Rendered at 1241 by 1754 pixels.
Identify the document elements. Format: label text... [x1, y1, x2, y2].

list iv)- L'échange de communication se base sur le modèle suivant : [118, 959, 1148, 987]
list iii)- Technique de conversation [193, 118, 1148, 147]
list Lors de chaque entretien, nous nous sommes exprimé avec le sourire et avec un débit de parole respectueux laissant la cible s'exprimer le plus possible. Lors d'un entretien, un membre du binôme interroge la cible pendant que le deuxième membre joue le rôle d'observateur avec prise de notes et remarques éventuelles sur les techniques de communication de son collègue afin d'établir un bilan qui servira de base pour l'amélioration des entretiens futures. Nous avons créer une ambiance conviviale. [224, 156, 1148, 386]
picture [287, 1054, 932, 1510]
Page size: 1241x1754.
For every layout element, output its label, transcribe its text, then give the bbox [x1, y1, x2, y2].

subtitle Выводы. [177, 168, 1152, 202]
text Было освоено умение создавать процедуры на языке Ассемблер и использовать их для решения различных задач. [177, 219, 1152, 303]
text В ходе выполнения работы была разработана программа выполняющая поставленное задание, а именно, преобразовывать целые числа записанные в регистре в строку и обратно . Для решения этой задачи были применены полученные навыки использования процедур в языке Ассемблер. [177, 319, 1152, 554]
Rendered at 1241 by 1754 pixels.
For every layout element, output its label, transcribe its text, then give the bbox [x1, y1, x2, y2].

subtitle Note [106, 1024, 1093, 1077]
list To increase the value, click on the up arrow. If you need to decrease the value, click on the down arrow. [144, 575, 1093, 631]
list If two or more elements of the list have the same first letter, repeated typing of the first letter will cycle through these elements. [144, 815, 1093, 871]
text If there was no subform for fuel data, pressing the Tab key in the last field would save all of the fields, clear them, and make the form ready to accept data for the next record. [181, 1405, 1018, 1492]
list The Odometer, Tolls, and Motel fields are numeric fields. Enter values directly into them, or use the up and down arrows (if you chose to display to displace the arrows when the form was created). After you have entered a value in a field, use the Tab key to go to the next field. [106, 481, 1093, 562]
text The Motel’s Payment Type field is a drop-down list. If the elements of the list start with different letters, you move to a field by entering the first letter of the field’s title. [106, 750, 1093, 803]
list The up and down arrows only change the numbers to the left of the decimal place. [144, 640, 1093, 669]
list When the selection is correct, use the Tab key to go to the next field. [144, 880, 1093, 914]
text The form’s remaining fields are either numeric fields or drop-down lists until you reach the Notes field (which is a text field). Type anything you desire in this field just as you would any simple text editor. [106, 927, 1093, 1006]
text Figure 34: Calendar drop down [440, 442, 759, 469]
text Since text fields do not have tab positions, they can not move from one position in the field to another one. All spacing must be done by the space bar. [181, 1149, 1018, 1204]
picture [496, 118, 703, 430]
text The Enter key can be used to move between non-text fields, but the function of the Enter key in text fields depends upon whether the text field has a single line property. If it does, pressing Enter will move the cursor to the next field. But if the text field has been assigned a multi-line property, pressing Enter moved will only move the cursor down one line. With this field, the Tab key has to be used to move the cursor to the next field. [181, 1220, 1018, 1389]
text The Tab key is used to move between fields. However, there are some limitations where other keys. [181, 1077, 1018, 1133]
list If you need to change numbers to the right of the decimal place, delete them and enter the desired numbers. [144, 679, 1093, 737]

**AIM:**
Render each nonblank line of the listing above as a Markdown table with two columns, Row and Listing line, numbering the rows in order.

**WRITTEN RESPONSE:**
| Row | Listing line |
|---|---|
| 1 | Rendered at 1241 by 1754 pixels. |
| 2 | Identify the document elements. Format: label text... [x1, y1, x2, y2]. |
| 3 | list iv)- L'échange de communication se base sur le modèle suivant : [118, 959, 1148, 987] |
| 4 | list iii)- Technique de conversation [193, 118, 1148, 147] |
| 5 | list Lors de chaque entretien, nous nous sommes exprimé avec le sourire et avec un débit de parole respectueux laissant la cible s'exprimer le plus possible. Lors d'un entretien, un membre du binôme interroge la cible pendant que le deuxième membre joue le rôle d'observateur avec prise de notes et remarques éventuelles sur les techniques de communication de son collègue afin d'établir un bilan qui servira de base pour l'amélioration des entretiens futures. Nous avons créer une ambiance conviviale. [224, 156, 1148, 386] |
| 6 | picture [287, 1054, 932, 1510] |
| 7 | Page size: 1241x1754. |
| 8 | For every layout element, output its label, transcribe its text, then give the bbox [x1, y1, x2, y2]. |
| 9 | subtitle Выводы. [177, 168, 1152, 202] |
| 10 | text Было освоено умение создавать процедуры на языке Ассемблер и использовать их для решения различных задач. [177, 219, 1152, 303] |
| 11 | text В ходе выполнения работы была разработана программа выполняющая поставленное задание, а именно, преобразовывать целые числа записанные в регистре в строку и обратно . Для решения этой задачи были применены полученные навыки использования процедур в языке Ассемблер. [177, 319, 1152, 554] |
| 12 | Rendered at 1241 by 1754 pixels. |
| 13 | For every layout element, output its label, transcribe its text, then give the bbox [x1, y1, x2, y2]. |
| 14 | subtitle Note [106, 1024, 1093, 1077] |
| 15 | list To increase the value, click on the up arrow. If you need to decrease the value, click on the down arrow. [144, 575, 1093, 631] |
| 16 | list If two or more elements of the list have the same first letter, repeated typing of the first letter will cycle through these elements. [144, 815, 1093, 871] |
| 17 | text If there was no subform for fuel data, pressing the Tab key in the last field would save all of the fields, clear them, and make the form ready to accept data for the next record. [181, 1405, 1018, 1492] |
| 18 | list The Odometer, Tolls, and Motel fields are numeric fields. Enter values directly into them, or use the up and down arrows (if you chose to display to displace the arrows when the form was created). After you have entered a value in a field, use the Tab key to go to the next field. [106, 481, 1093, 562] |
| 19 | text The Motel’s Payment Type field is a drop-down list. If the elements of the list start with different letters, you move to a field by entering the first letter of the field’s title. [106, 750, 1093, 803] |
| 20 | list The up and down arrows only change the numbers to the left of the decimal place. [144, 640, 1093, 669] |
| 21 | list When the selection is correct, use the Tab key to go to the next field. [144, 880, 1093, 914] |
| 22 | text The form’s remaining fields are either numeric fields or drop-down lists until you reach the Notes field (which is a text field). Type anything you desire in this field just as you would any simple text editor. [106, 927, 1093, 1006] |
| 23 | text Figure 34: Calendar drop down [440, 442, 759, 469] |
| 24 | text Since text fields do not have tab positions, they can not move from one position in the field to another one. All spacing must be done by the space bar. [181, 1149, 1018, 1204] |
| 25 | picture [496, 118, 703, 430] |
| 26 | text The Enter key can be used to move between non-text fields, but the function of the Enter key in text fields depends upon whether the text field has a single line property. If it does, pressing Enter will move the cursor to the next field. But if the text field has been assigned a multi-line property, pressing Enter moved will only move the cursor down one line. With this field, the Tab key has to be used to move the cursor to the next field. [181, 1220, 1018, 1389] |
| 27 | text The Tab key is used to move between fields. However, there are some limitations where other keys. [181, 1077, 1018, 1133] |
| 28 | list If you need to change numbers to the right of the decimal place, delete them and enter the desired numbers. [144, 679, 1093, 737] |